### Document extract:
★ ★ ★ ★ ★
For all of its national importance, the 2024 U.S. Senate race in Arizona could shape up not only as a critical battle in the war for control of the chamber but as a crucible for a next-generation style of American politics. That model is being presented by Representative Ruben Gallego, the congressman on track to be the Democratic nominee. Skepticism is warranted, but what Gallego and other Democrats are building could help the national party rally fresh support among Latinos while also charting a confident, center-left path that drains support from at least small numbers of Republicans fed up with the MAGA bandwagon while navigating political landmines like race and immigration.
Arizona, the 48th state to enter the union and the sixth largest state by area, has always been known for its flinty, bull-headed independent streak. That was on display in the doomed 1964 presidential campaign of Republican Senator Barry Goldwater—and it gave the country John McCain and his at-times maverick, at-times just ornery politics, as well as Democratic characters like the late Representative Morris Udall and Governors Bruce Babbitt and Janet Napolitano, who forged a provocative but pragmatic liberalism and national profiles amid the red state’s politics. Now the state is purple. It has one Democratic U.S. Senator and one independent who caucuses with the Democrats and a Democratic governor, but a GOP statehouse and some of the most out-there House Republicans, including Representative Paul Gosar, who is often dubbed a white nationalist. The conditions could be ripe for the ambitious Gallego, who shares much in common with Pennsylvania’s John Fetterman—blue-collar roots, Harvard cred, and a top advisor, Rebecca Katz. But the 43-year-old Marine who served combat duty in Iraq brings his Mexican and Colombian) roots and a low tolerance for elitist fads. His take on the phrase “Latinx” that only 3 percent of Latinos use? “Don’t use Latinx,” he famously said.
Incumbent Kyrsten Sinema, the leftie-turned-moderate Democrat-turned-independent, will have to win on her own if she runs at all. Unlike U.S. Senator Lisa Murkowski, who pulled off an independent bid in Alaska, Sinema won’t have the benefit of ranked-choice voting or a name that’s part of a political dynasty. (Murkowski’s father was governor and senator.) Given how Arizona Democrats have soured on the 46-year-old Sinema, it’s hard to see how she could draw enough moderates to win, à la Joe Lieberman in 2006 when he turned losing his Democratic primary into a successful independent bid to keep his U.S. Senate seat. But the truth is that, especially in an era of social-media-driven unpredictability, we can’t be sure who will prevail in a three-way race in a closely divided state.
★ ★ ★ ★ ★
### Prompt:
Reproduce the passage on Arizona's 2024 Senate race starting at "Incumbent Kyrsten Sinema, the" and ending at "closely divided state.", swapping "ranked-choice voting" for "instant-runoff voting".

### Records shown:
★ ★ ★ ★ ★
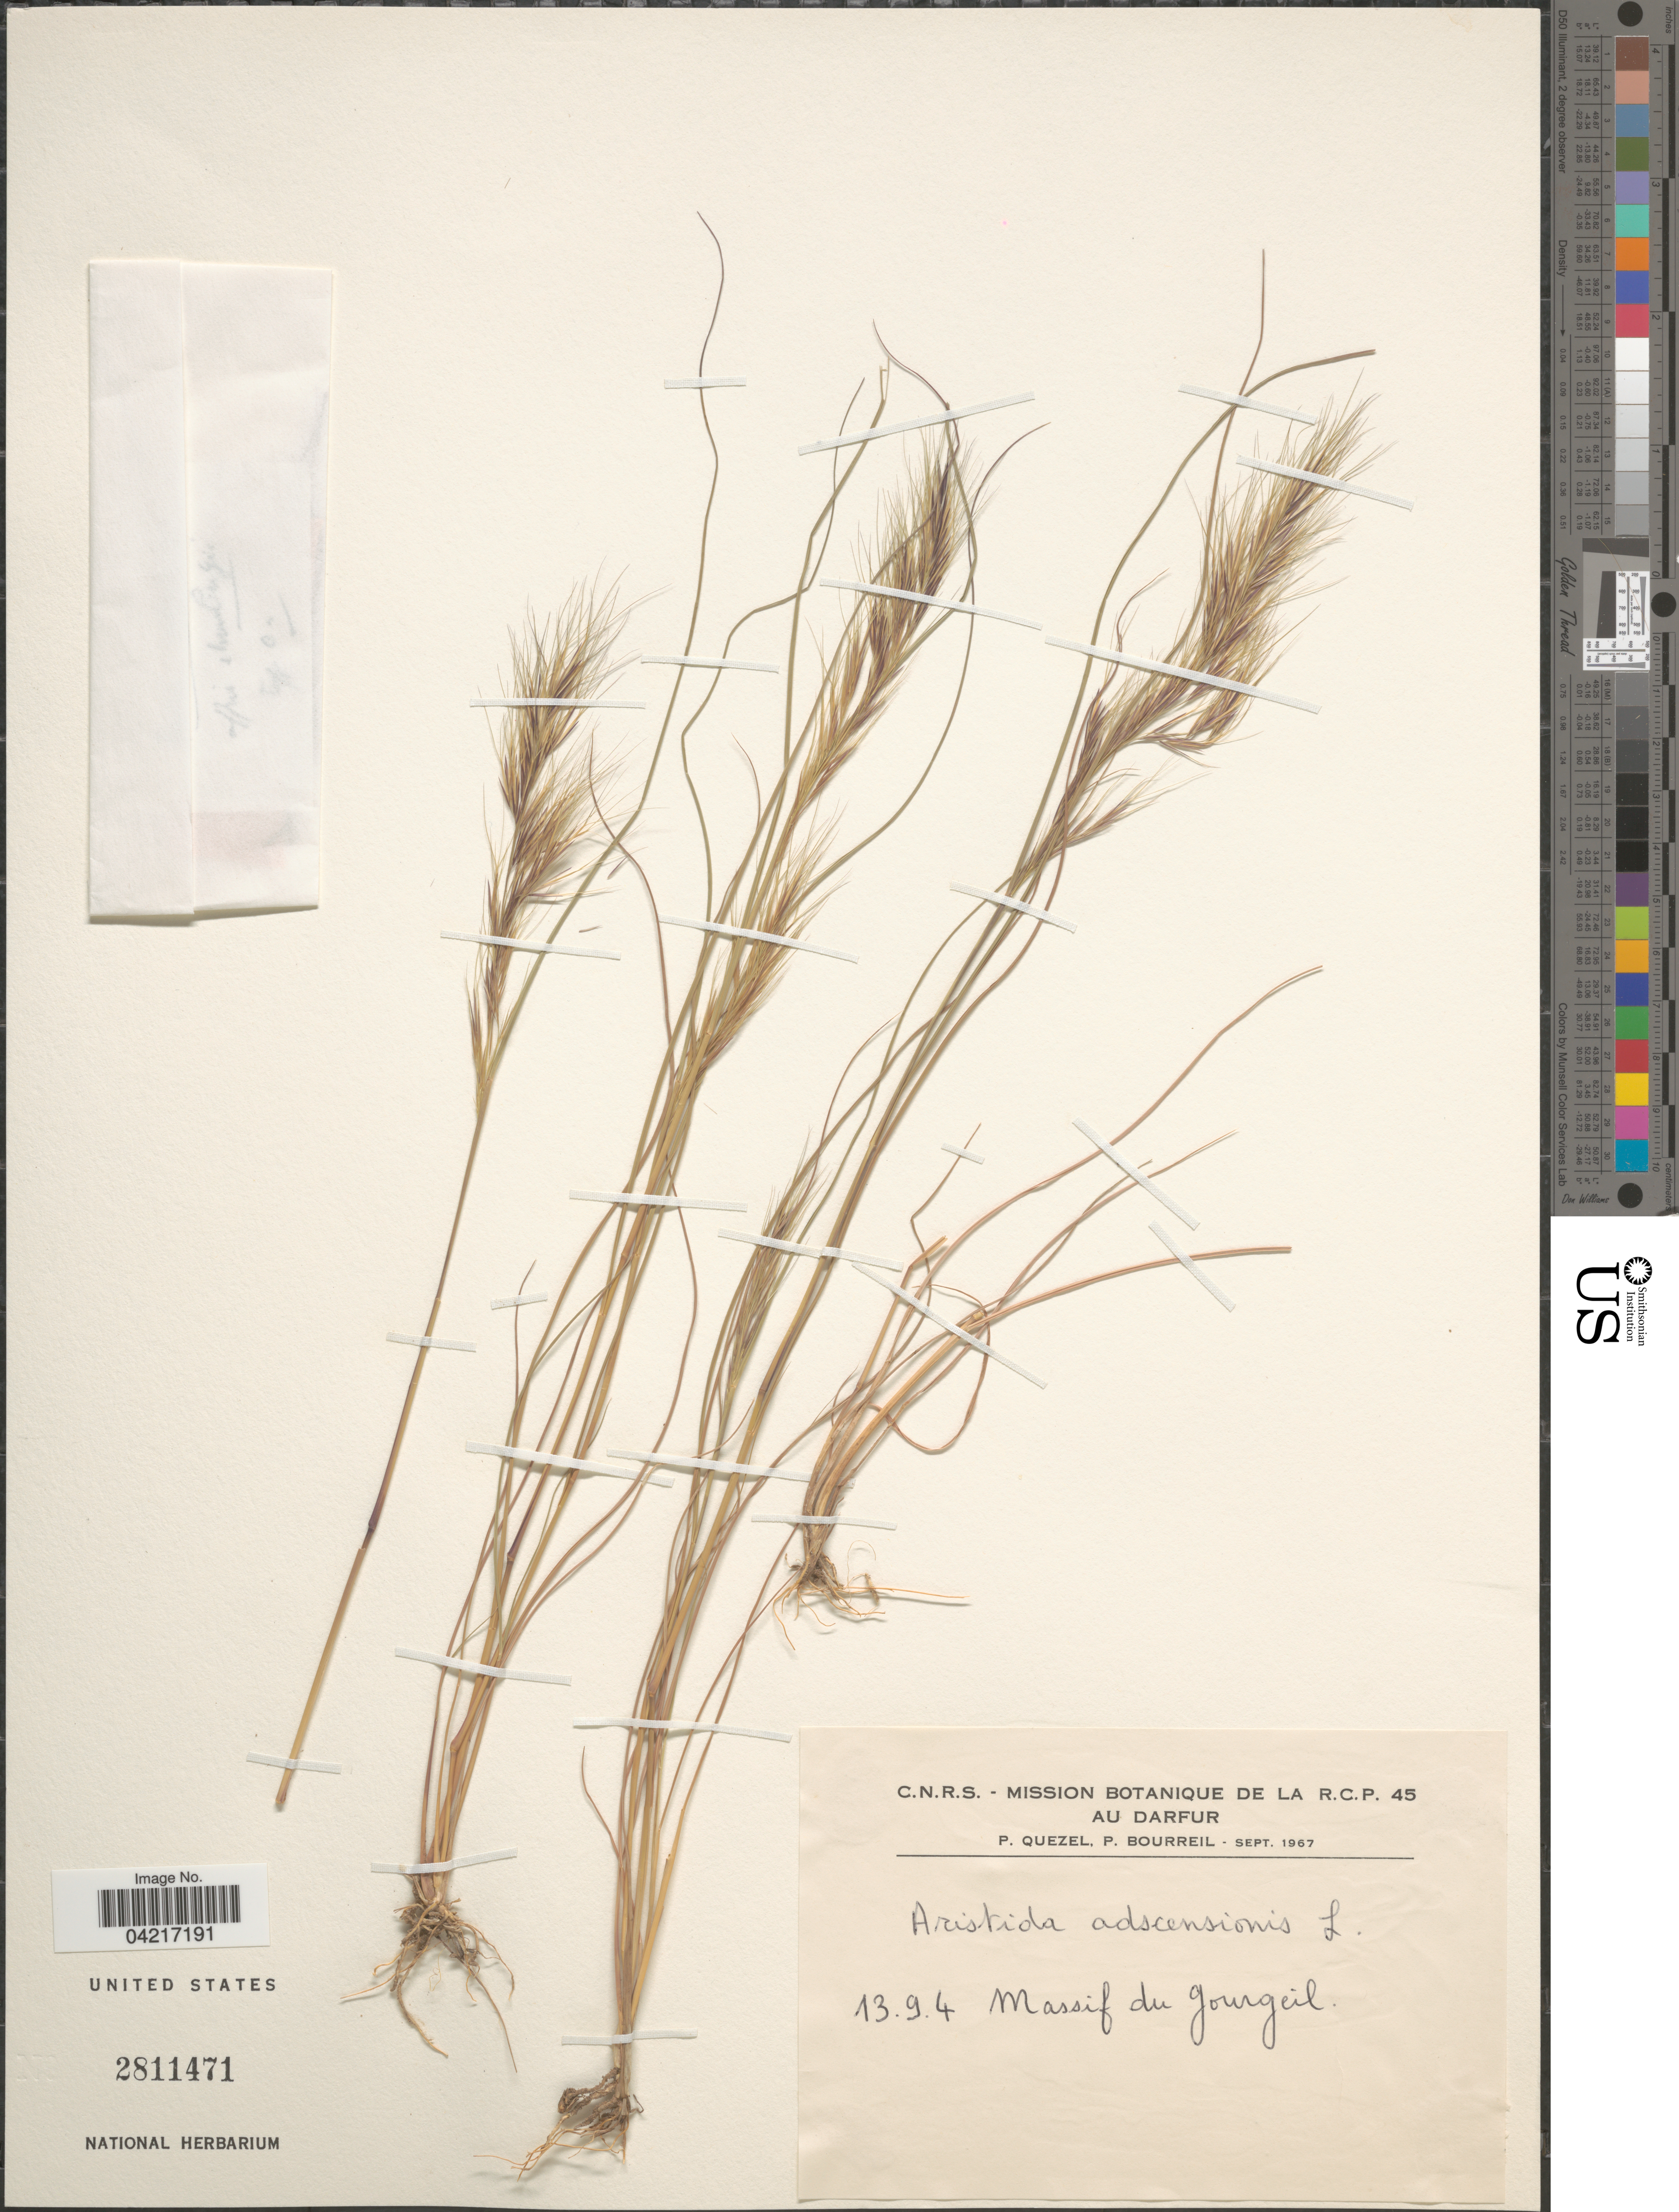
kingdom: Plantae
★ ★ ★ ★ ★
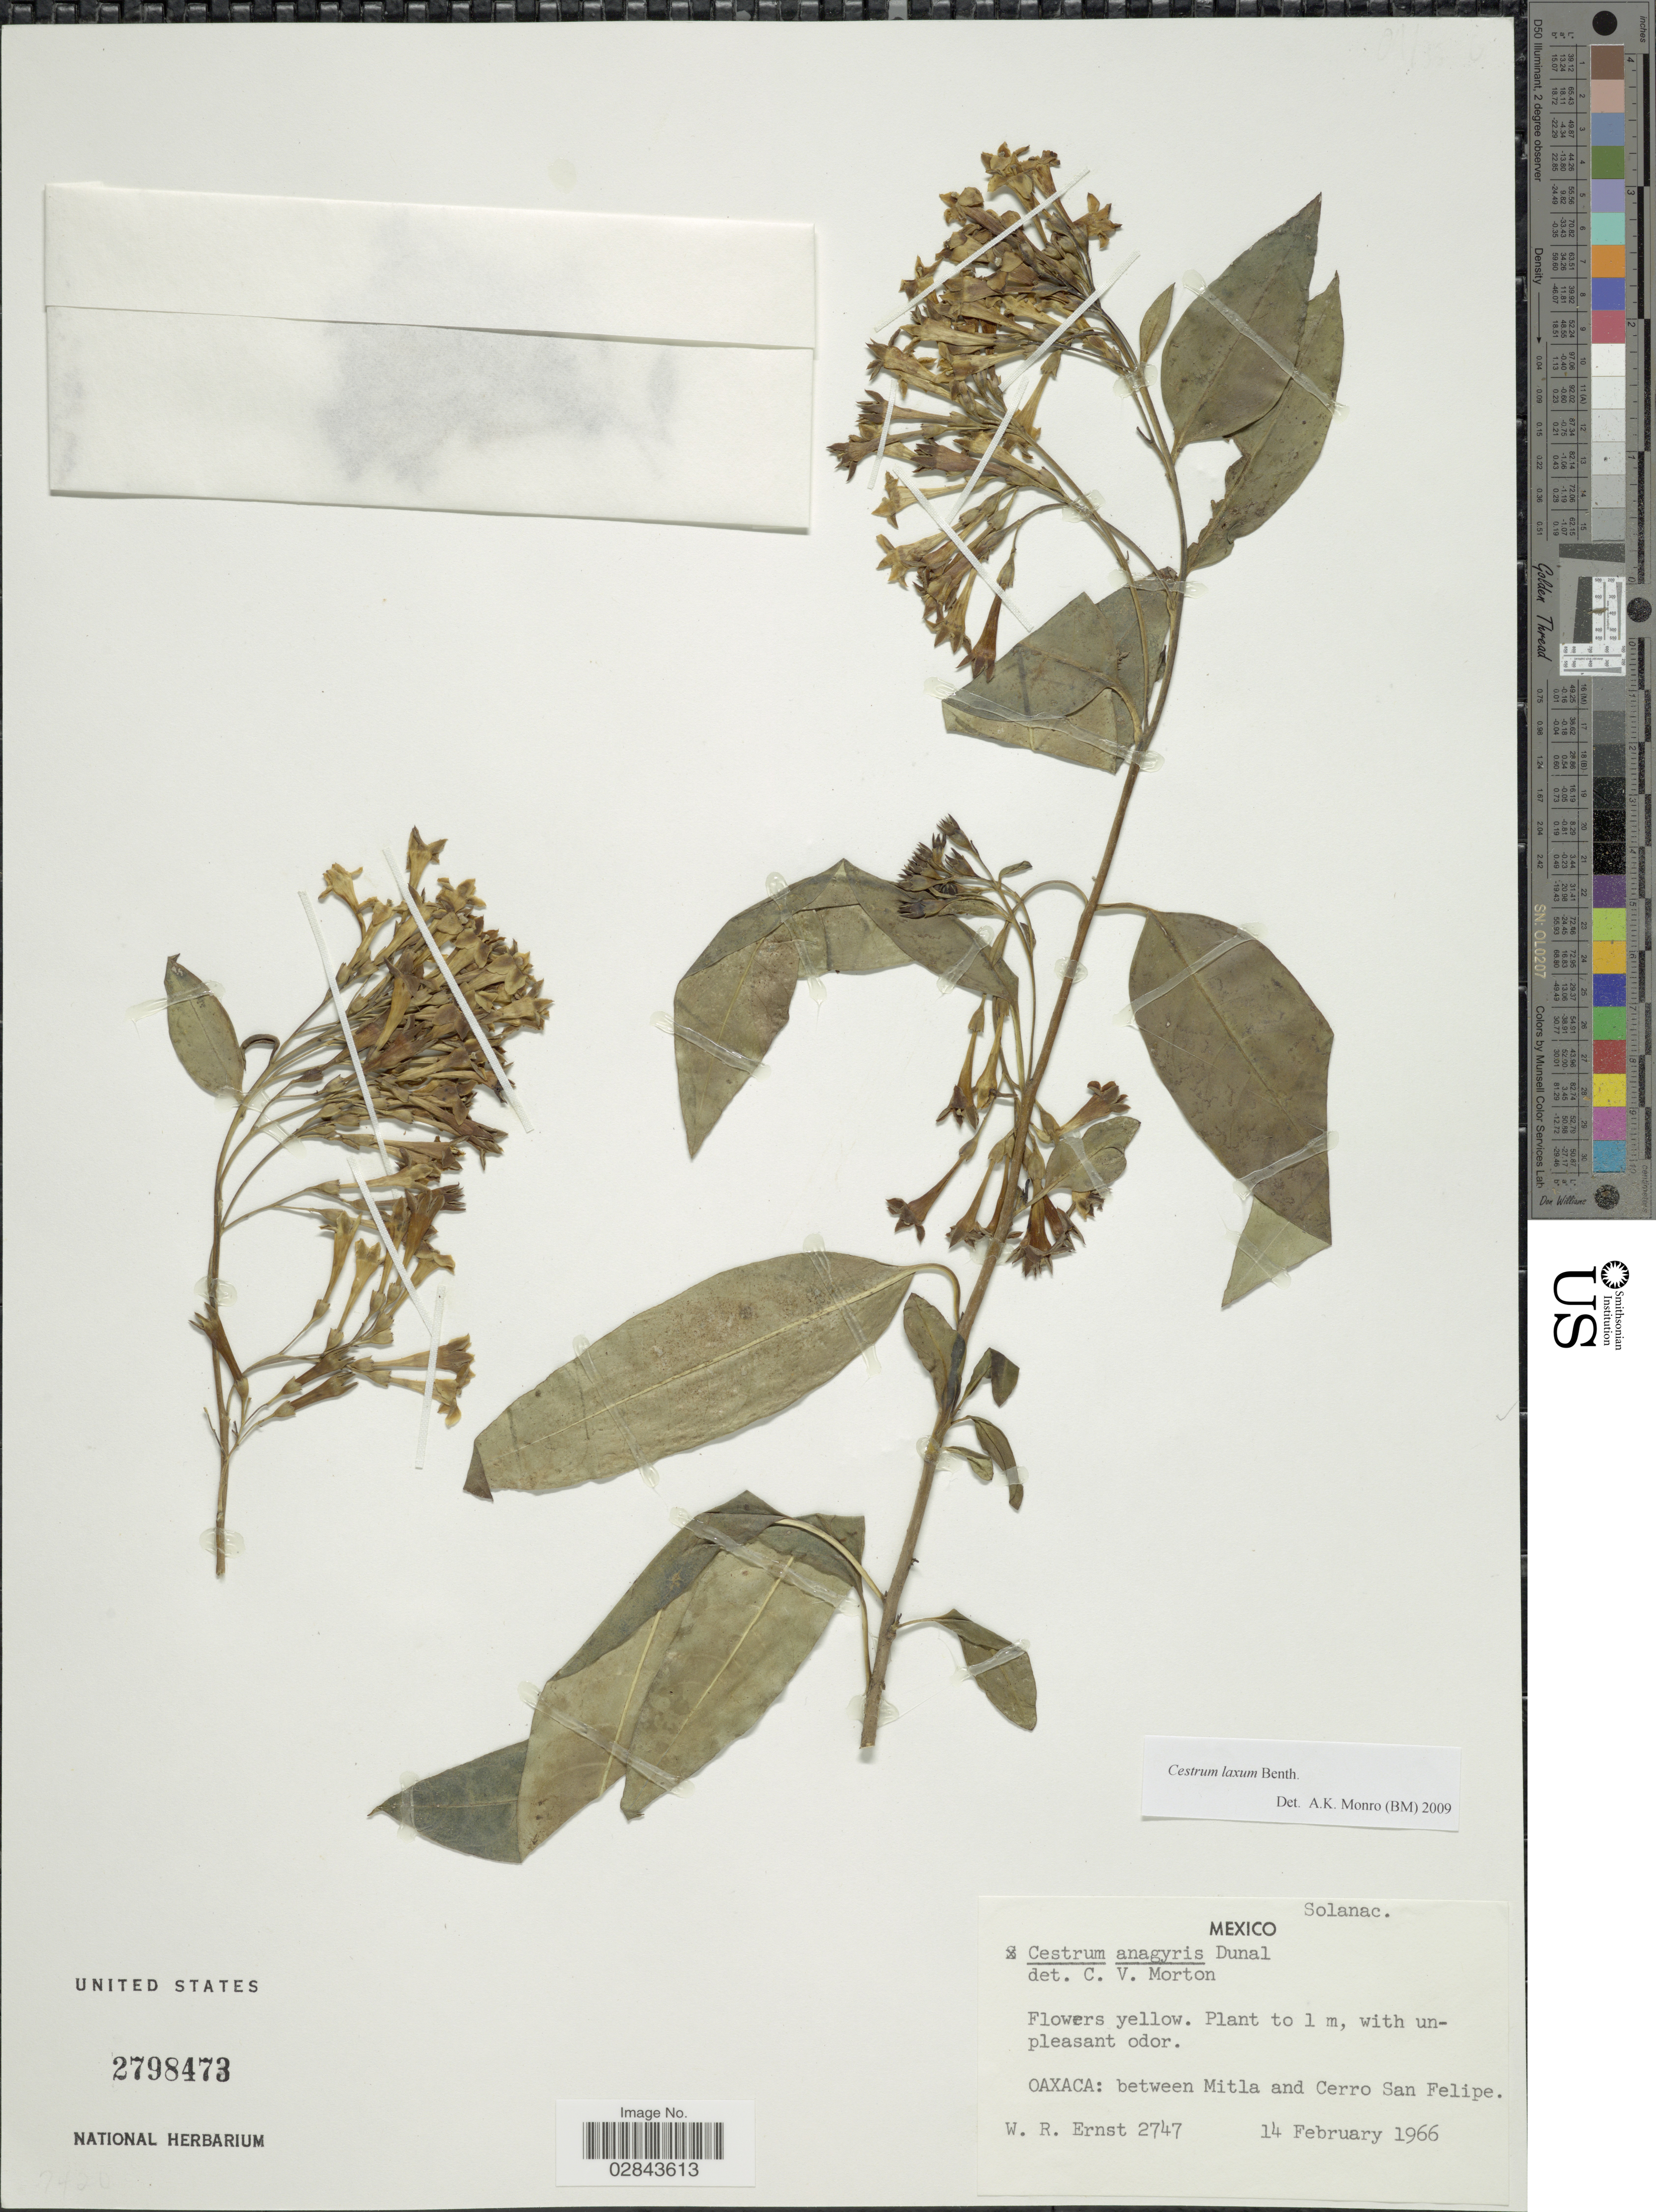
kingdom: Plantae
★ ★ ★ ★ ★
### Task answer:
Incumbent Kyrsten Sinema, the leftie-turned-moderate Democrat-turned-independent, will have to win on her own if she runs at all. Unlike U.S. Senator Lisa Murkowski, who pulled off an independent bid in Alaska, Sinema won’t have the benefit of instant-runoff voting or a name that’s part of a political dynasty. (Murkowski’s father was governor and senator.) Given how Arizona Democrats have soured on the 46-year-old Sinema, it’s hard to see how she could draw enough moderates to win, à la Joe Lieberman in 2006 when he turned losing his Democratic primary into a successful independent bid to keep his U.S. Senate seat. But the truth is that, especially in an era of social-media-driven unpredictability, we can’t be sure who will prevail in a three-way race in a closely divided state.